The Women’s Caucus for Art of Georgia is responding to the problem of human trafficking with an exhibition called “46/21: 46 Million Slaves — 21st Century Slavery.”

“We are artists speaking out. We seek to end human trafficking. We witness the injustice of slavery. We raise awareness to achieve the joy of rescue, of freedom,” said Callahan McDonough, who chairs the artist organization’s Art+Activism Initiative, which is creating and sponsoring the exhibit.

Margee Bright-Ragland’s “Wounded Angel” collage is one of seven mixed-media works represent the seven days of the week when human trafficking takes place, are part of an art exhibition at the Mammal Gallery from Sept. 10 to Oct. 2 called “46/21: 46 Million Slaves — 21st Century Slavery.”

Margee Bright-Ragland’s “Wounded Angel” collage is part of an exhibition at the Mammal Gallery from Sept. 10 to Oct. 2 called “46/21: 46 Million Slaves — 21st Century Slavery.”

The committee planning “46/21” includes Temple Kol Emeth member Maxine Hess and Ahavath Achim Synagogue member Flora Rosefsky, both of whom are among the 57 visual artists who so far have contributed work to the show at Atlanta’s Mammal Gallery at 91 Broad St.

The exhibit is scheduled for Sept. 10 to Oct. 2, with public hours from noon to 6 p.m. from Thursday through Saturday during that period.

The exhibit opening Saturday, Sept. 10, features a reception from 5 to 8 p.m. and a collaborative performance of artist Molly Gochman’s sidewalk Red Sand Project.

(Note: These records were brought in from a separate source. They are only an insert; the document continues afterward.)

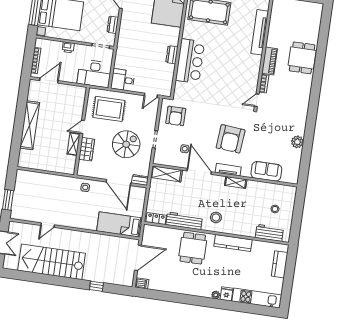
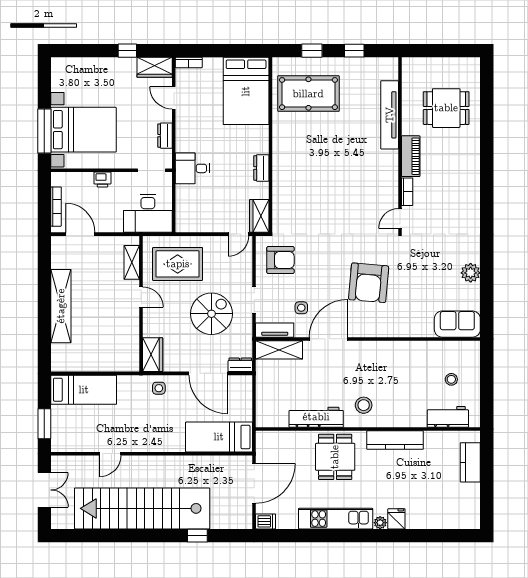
dining table: (302, 58) -> (446, 108), moved, turned 90
bar counter: (190, 61) -> (290, 174), removed
desk: (123, 80) -> (192, 168), moved
door: (49, 81) -> (80, 234), hinge flipped
wardrobe: (166, 86) -> (259, 216), added
armchair: (176, 116) -> (280, 260), turned -90
door: (82, 127) -> (141, 297), swing flipped
shelving: (74, 144) -> (132, 262), moved
wardrobe: (87, 149) -> (153, 355), moved
tv unit: (228, 170) -> (275, 330), moved
door: (199, 171) -> (328, 339), hinge flipped
sofa: (266, 171) -> (457, 324), moved
bed: (37, 181) -> (84, 390), added
shelving: (236, 183) -> (386, 348), removed
locker: (156, 219) -> (273, 420), removed
stairs: (52, 262) -> (142, 508), width x1.36
kitchen unit: (257, 298) -> (336, 519), moved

The show also will include a panel discussion on human trafficking at 2 p.m. Saturday, Sept. 17, to be followed by a performance by Maggie Benoit and Max Beeching, and an artist talk and performance by Ruth Showalter at 2 p.m. Sunday, Sept. 25.

Judge Shondeana Crews-Morris will facilitate the panel discussion among Anna Blau of International Women’s House; Irina Khasin, the head of the human trafficking unit at the Fulton County District Attorney’s Office; Dalia Racine, the head of the human trafficking unit at the DeKalb County District Attorney’s Office; and Jennifer Swain, the deputy director of youthSpark.

The exhibit and its related events are free and open to the public.